US Senator Ted Cruz says he will spearhead a drive by nearly a dozen Republican senators to challenge President-elect Joe Biden’s victory when Electoral College results are tallied in Congress on 6 January – a largely symbolic move that has virtually no chance of preventing Mr Biden from taking office.
Mr Cruz's effort is in defiance of Senate Republican leaders, who have argued that the Senate's role in certifying the election is largely ceremonial and had been looking to avoid an extended debate on the floor about the outcome.
In a statement, Mr Cruz, the US senator from Texas, and the other 10 senators said they intend to vote to reject electors from states that have been at the centre of President Donald Trump’s unproven assertions of election fraud.
They said Congress should immediately appoint a commission to conduct an emergency 10-day audit of election results in those states.
"Once completed, individual states would evaluate the commission's findings and could convene a special legislative session to certify a change in their vote, if needed," they said.
It was not immediately clear which states would be subject to the proposed audit, Mr Cruz's office said.Mr Biden's transition team did not immediately respond to a request for comment. He is set to be sworn into office on 20 January.
US President Donald Trump greets US Senator Ted Cruz at Ellington Field Joint Reserve Base in Houston, Texas, in 2018. Source: AFP
The push for an audit is a "political stunt" that will not affect the outcome of the election, said Derek Muller, a law professor at the University of Iowa.
Mr Muller said that, while the 1887 law governing how lawmakers validate the election is murky, most scholars believe that Congress lacks the legal authority to require the audit.
Even if lawmakers had that power, a majority of both chambers would need to support the audit, and there is virtually no chance of the proposal having that level of support, he said.
Mr Biden beat Mr Trump by a 306-232 margin in the Electoral College.

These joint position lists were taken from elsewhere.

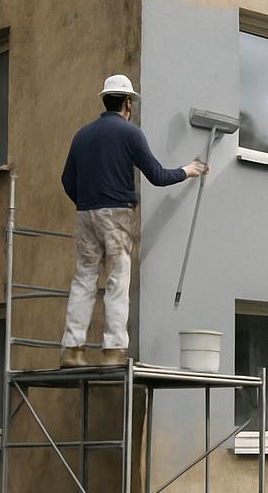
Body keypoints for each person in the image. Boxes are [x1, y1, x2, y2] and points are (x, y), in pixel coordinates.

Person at [58, 75, 206, 368]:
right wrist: (188, 170)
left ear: (105, 100)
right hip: (118, 214)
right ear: (128, 102)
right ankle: (113, 351)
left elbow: (66, 180)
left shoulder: (82, 135)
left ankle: (71, 350)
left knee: (84, 279)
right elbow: (158, 176)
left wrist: (88, 204)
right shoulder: (129, 134)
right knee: (117, 280)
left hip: (85, 214)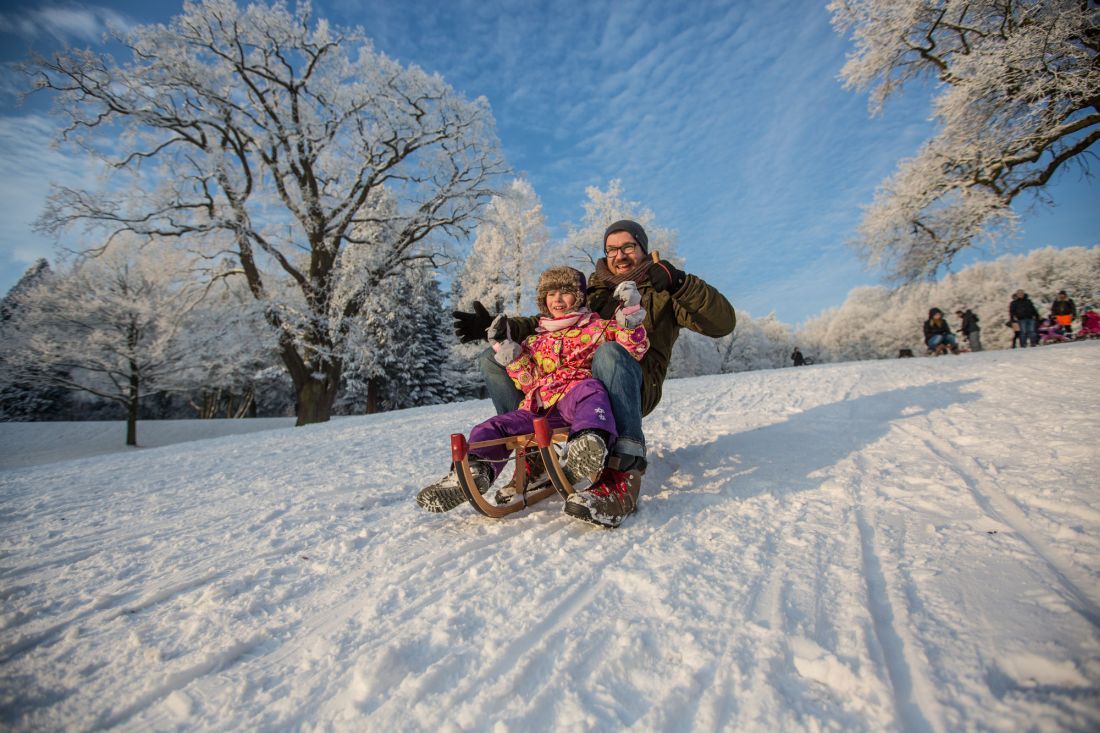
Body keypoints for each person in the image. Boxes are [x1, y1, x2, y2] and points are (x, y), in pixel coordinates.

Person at [451, 219, 736, 526]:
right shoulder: (594, 291)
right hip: (572, 387)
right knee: (492, 360)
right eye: (612, 249)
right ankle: (533, 455)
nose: (620, 254)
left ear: (643, 247)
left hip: (632, 379)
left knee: (610, 352)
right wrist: (499, 329)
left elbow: (722, 324)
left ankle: (622, 470)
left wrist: (680, 283)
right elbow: (549, 322)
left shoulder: (662, 288)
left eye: (628, 246)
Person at [417, 266, 649, 520]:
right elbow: (529, 382)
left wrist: (630, 316)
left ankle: (586, 444)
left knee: (590, 388)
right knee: (494, 426)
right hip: (538, 409)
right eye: (550, 294)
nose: (557, 299)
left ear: (580, 297)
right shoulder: (536, 339)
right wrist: (511, 355)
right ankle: (475, 468)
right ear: (543, 300)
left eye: (565, 292)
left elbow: (632, 349)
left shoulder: (598, 328)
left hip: (577, 405)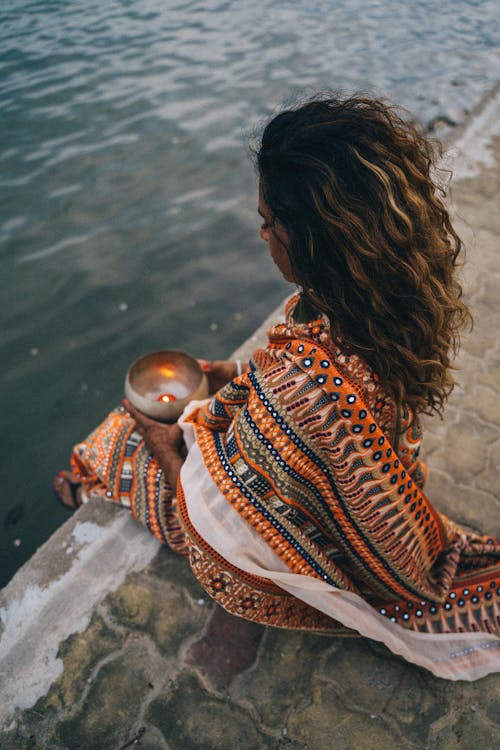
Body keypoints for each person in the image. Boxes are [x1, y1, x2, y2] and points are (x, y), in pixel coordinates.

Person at [54, 94, 500, 680]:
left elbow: (230, 509)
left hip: (323, 531)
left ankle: (78, 485)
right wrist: (239, 380)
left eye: (270, 223)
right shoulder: (386, 296)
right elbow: (303, 408)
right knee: (194, 419)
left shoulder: (299, 385)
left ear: (315, 237)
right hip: (370, 480)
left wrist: (162, 443)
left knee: (114, 445)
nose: (262, 235)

Under the Electoral College system, "electoral votes" are allotted to states and the District of Columbia based on their congressional representation.
Mr Trump has been encouraging Republicans to prevent Mr Biden from taking office, although there is no viable mechanism for them to do so.
Legal challenges by Mr Trump and his allies in the courts to overturn the election results have met with resounding failure. On Friday, a federal judge threw out a lawsuit brought by Representative Louie Gohmert that sought to allow Vice President Mike Pence, who presides over the Congressional tally, to declare Mr Trump the victor on 6 January.
The effort by Mr Cruz and other Republicans comes days after US Senator Josh Hawley of Missouri became the first sitting member of the Senate to announce he would challenge the election result.
A number of Republicans in the US House of Representatives also plan on contesting the vote tally.
Mr Cruz was joined in the statement by Senators Ron Johnson, James Lankford, Steve Daines, John Kennedy, Marsha Blackburn, Mike Braun, along with Senators-elect Cynthia Lummis, Tommy Tuberville, Bill Hagerty, and Roger Marshall, all of whom will be sworn in as senators on Sunday in the new Congress.
Several Republicans senators have said they do not support any effort to derail the certification of the Electoral College vote.
Majority Leader Mitch McConnell, the Senate’s top Republican, acknowledged Mr Biden’s victory on 15 December and has urged other Senate Republicans to refrain from objecting on 6 January.
In Mr Cruz's statement, the senators said they did not necessarily expect their gambit to succeed.
"We are not naïve. We fully expect most if not all Democrats, and perhaps more than a few Republicans, to vote otherwise," they said.